Back then, Diao Chan had just entered the profession, right in time for the archaeologists’ gathering that happened once every decade. The event was held on the 777th Layer. There were many rules for the assembly, and the first one was that attendees should ideally wear masks—not mandatory, but based on past events, those who revealed their identities often ended up dead from rival intrigue.

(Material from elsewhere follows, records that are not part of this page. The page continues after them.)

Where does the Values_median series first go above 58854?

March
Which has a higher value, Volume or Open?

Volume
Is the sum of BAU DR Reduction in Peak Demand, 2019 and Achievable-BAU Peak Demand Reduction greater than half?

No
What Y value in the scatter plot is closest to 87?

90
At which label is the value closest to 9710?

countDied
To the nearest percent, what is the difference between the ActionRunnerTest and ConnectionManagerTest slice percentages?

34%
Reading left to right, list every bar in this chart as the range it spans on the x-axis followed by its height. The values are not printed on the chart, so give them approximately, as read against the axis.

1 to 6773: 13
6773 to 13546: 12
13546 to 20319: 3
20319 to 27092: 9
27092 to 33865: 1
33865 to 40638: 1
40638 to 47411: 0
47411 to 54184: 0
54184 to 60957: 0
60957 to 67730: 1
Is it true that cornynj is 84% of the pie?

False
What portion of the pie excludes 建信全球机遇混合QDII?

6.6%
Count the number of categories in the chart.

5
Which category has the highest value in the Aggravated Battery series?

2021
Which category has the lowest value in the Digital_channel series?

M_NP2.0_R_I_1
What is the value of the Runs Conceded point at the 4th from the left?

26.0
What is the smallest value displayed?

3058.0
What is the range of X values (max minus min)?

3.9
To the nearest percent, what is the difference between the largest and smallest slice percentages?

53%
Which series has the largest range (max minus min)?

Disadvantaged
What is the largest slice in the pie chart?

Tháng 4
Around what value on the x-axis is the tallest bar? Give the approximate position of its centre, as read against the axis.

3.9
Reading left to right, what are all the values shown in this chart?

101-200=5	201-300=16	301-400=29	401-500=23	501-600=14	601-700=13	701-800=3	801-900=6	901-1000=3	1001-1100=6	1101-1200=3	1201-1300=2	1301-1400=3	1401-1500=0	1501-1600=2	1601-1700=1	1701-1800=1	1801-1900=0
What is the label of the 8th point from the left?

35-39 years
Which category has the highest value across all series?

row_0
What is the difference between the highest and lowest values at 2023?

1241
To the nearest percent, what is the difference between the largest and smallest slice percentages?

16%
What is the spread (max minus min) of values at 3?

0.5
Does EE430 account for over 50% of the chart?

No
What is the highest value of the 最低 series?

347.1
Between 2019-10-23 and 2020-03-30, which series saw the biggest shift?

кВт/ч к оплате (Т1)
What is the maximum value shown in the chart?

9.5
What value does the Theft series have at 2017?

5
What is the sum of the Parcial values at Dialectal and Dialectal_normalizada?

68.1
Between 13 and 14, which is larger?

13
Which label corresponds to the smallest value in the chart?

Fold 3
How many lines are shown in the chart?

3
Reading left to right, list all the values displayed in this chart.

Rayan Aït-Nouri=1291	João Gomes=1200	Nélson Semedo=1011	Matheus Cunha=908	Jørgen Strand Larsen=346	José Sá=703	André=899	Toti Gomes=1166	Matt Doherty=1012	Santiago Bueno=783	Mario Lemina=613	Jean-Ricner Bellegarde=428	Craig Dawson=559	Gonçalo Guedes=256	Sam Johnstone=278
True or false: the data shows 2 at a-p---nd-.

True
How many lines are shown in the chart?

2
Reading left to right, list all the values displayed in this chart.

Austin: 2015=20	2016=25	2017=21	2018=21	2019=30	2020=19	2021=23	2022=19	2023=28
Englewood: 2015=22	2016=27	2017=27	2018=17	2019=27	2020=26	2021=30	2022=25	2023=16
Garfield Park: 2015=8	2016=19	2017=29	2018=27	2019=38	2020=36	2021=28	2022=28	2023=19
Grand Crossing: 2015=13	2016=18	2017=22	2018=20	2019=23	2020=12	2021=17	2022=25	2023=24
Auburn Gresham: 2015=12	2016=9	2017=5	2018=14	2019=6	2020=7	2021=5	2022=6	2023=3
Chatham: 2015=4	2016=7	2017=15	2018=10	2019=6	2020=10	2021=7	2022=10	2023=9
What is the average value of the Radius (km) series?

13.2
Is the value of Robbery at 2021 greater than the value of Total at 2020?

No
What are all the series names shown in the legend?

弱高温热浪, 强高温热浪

“You know that the 777th Layer is the entrance to Site A173,” Diao Chan continued. “On the day of the gathering, the Noble Consort had just finished an exploration mission. He must have stirred up quite a commotion inside the site because the quantum aftershock he created when he emerged nearly flipped an entire street.”
Diao Chan still remembered that scene vividly—the young man bursting out of the exit astride a massive dragon.
It was the iconic azure dragon from ancient Eastern myths, with whiskers and horns like fine jade glass. The youth, dressed in traditional Tang robes, laughed heartily as he ripped off his mask, his sleeve rolled up to reveal a strip of white silk.